• _What the exercise asks_
This exercise calls for every record to be returned exactly, with pictures removed.

Items from a dataset
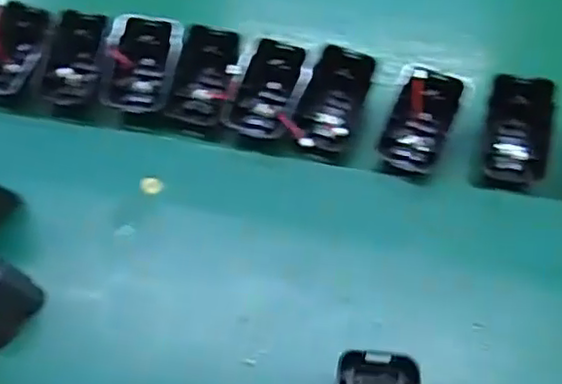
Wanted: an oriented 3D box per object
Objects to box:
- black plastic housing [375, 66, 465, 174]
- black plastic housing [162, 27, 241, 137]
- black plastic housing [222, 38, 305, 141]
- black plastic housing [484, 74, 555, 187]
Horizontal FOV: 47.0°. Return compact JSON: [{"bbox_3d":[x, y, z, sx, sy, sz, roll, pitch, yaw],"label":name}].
[{"bbox_3d":[0.092,-0.048,0.432,0.043,0.037,0.064,20,58,14],"label":"black plastic housing"},{"bbox_3d":[-0.053,-0.078,0.456,0.047,0.021,0.075,12,93,13],"label":"black plastic housing"},{"bbox_3d":[-0.010,-0.070,0.448,0.040,0.033,0.064,18,59,13],"label":"black plastic housing"},{"bbox_3d":[0.156,-0.040,0.431,0.044,0.021,0.073,12,93,1],"label":"black plastic housing"}]

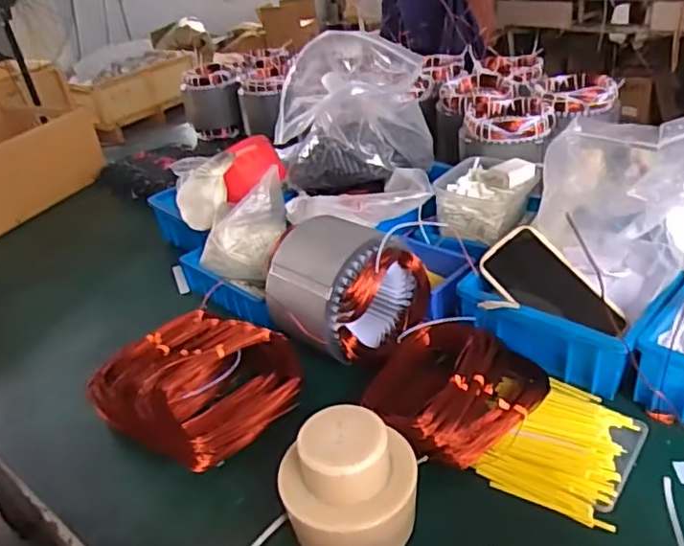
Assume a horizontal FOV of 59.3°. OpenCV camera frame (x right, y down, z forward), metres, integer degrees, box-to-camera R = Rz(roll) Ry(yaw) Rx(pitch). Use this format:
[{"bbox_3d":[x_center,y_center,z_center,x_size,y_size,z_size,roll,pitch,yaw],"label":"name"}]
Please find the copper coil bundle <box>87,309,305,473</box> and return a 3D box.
[{"bbox_3d":[-0.166,0.124,0.688,0.187,0.066,0.185,22,43,39],"label":"copper coil bundle"}]

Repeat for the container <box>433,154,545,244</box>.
[{"bbox_3d":[0.208,-0.114,0.878,0.118,0.074,0.166,15,39,33],"label":"container"}]

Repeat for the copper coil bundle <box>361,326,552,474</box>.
[{"bbox_3d":[0.115,0.122,0.640,0.187,0.057,0.149,-29,37,-29],"label":"copper coil bundle"}]

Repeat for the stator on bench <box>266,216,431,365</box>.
[{"bbox_3d":[0.004,0.020,0.709,0.143,0.131,0.147,16,40,34],"label":"stator on bench"}]

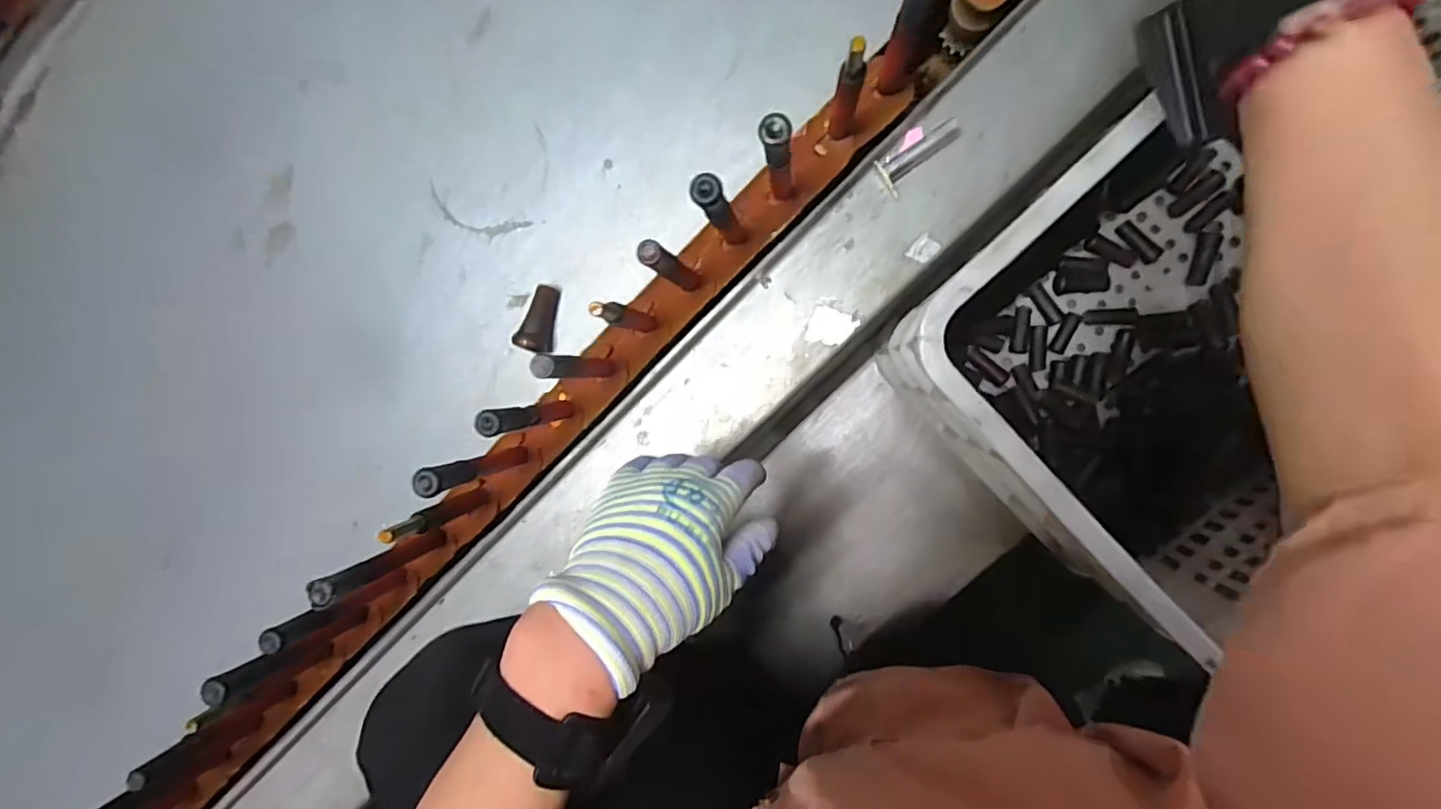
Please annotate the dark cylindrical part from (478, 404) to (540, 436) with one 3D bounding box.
[{"bbox_3d":[-0.139,0.010,0.409,0.017,0.054,0.016,1,95,6],"label":"dark cylindrical part"}]

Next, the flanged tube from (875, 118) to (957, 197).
[{"bbox_3d":[0.157,-0.196,0.488,0.069,0.018,0.028,-35,88,9],"label":"flanged tube"}]

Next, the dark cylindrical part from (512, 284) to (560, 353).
[{"bbox_3d":[-0.158,-0.074,0.532,0.025,0.025,0.056,9,94,8],"label":"dark cylindrical part"}]

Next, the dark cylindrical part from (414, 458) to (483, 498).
[{"bbox_3d":[-0.180,0.048,0.409,0.018,0.049,0.018,1,95,6],"label":"dark cylindrical part"}]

• _Result of the exercise_
Wanted: an oriented 3D box per object
Objects to box:
- black plastic housing [375, 66, 465, 174]
- black plastic housing [162, 27, 241, 137]
- black plastic housing [222, 38, 305, 141]
- black plastic housing [484, 74, 555, 187]
Horizontal FOV: 47.0°. Return compact JSON: [{"bbox_3d":[x, y, z, sx, sy, sz, roll, pitch, yaw],"label":name}].
[{"bbox_3d":[0.092,-0.048,0.432,0.043,0.037,0.064,20,58,14],"label":"black plastic housing"},{"bbox_3d":[-0.053,-0.078,0.456,0.047,0.021,0.075,12,93,13],"label":"black plastic housing"},{"bbox_3d":[-0.010,-0.070,0.448,0.040,0.033,0.064,18,59,13],"label":"black plastic housing"},{"bbox_3d":[0.156,-0.040,0.431,0.044,0.021,0.073,12,93,1],"label":"black plastic housing"}]

Assume a horizontal FOV of 59.3°. OpenCV camera frame (x right, y down, z forward), metres, integer degrees, box-to-camera R = Rz(roll) Ry(yaw) Rx(pitch). Use this format:
[{"bbox_3d":[x_center,y_center,z_center,x_size,y_size,z_size,roll,pitch,yaw],"label":"name"}]
Please find the copper coil bundle <box>87,309,305,473</box> and return a 3D box.
[{"bbox_3d":[-0.166,0.124,0.688,0.187,0.066,0.185,22,43,39],"label":"copper coil bundle"}]

Repeat for the container <box>433,154,545,244</box>.
[{"bbox_3d":[0.208,-0.114,0.878,0.118,0.074,0.166,15,39,33],"label":"container"}]

Repeat for the copper coil bundle <box>361,326,552,474</box>.
[{"bbox_3d":[0.115,0.122,0.640,0.187,0.057,0.149,-29,37,-29],"label":"copper coil bundle"}]

Repeat for the stator on bench <box>266,216,431,365</box>.
[{"bbox_3d":[0.004,0.020,0.709,0.143,0.131,0.147,16,40,34],"label":"stator on bench"}]

Please annotate the dark cylindrical part from (478, 404) to (540, 436) with one 3D bounding box.
[{"bbox_3d":[-0.139,0.010,0.409,0.017,0.054,0.016,1,95,6],"label":"dark cylindrical part"}]

Next, the flanged tube from (875, 118) to (957, 197).
[{"bbox_3d":[0.157,-0.196,0.488,0.069,0.018,0.028,-35,88,9],"label":"flanged tube"}]

Next, the dark cylindrical part from (512, 284) to (560, 353).
[{"bbox_3d":[-0.158,-0.074,0.532,0.025,0.025,0.056,9,94,8],"label":"dark cylindrical part"}]

Next, the dark cylindrical part from (414, 458) to (483, 498).
[{"bbox_3d":[-0.180,0.048,0.409,0.018,0.049,0.018,1,95,6],"label":"dark cylindrical part"}]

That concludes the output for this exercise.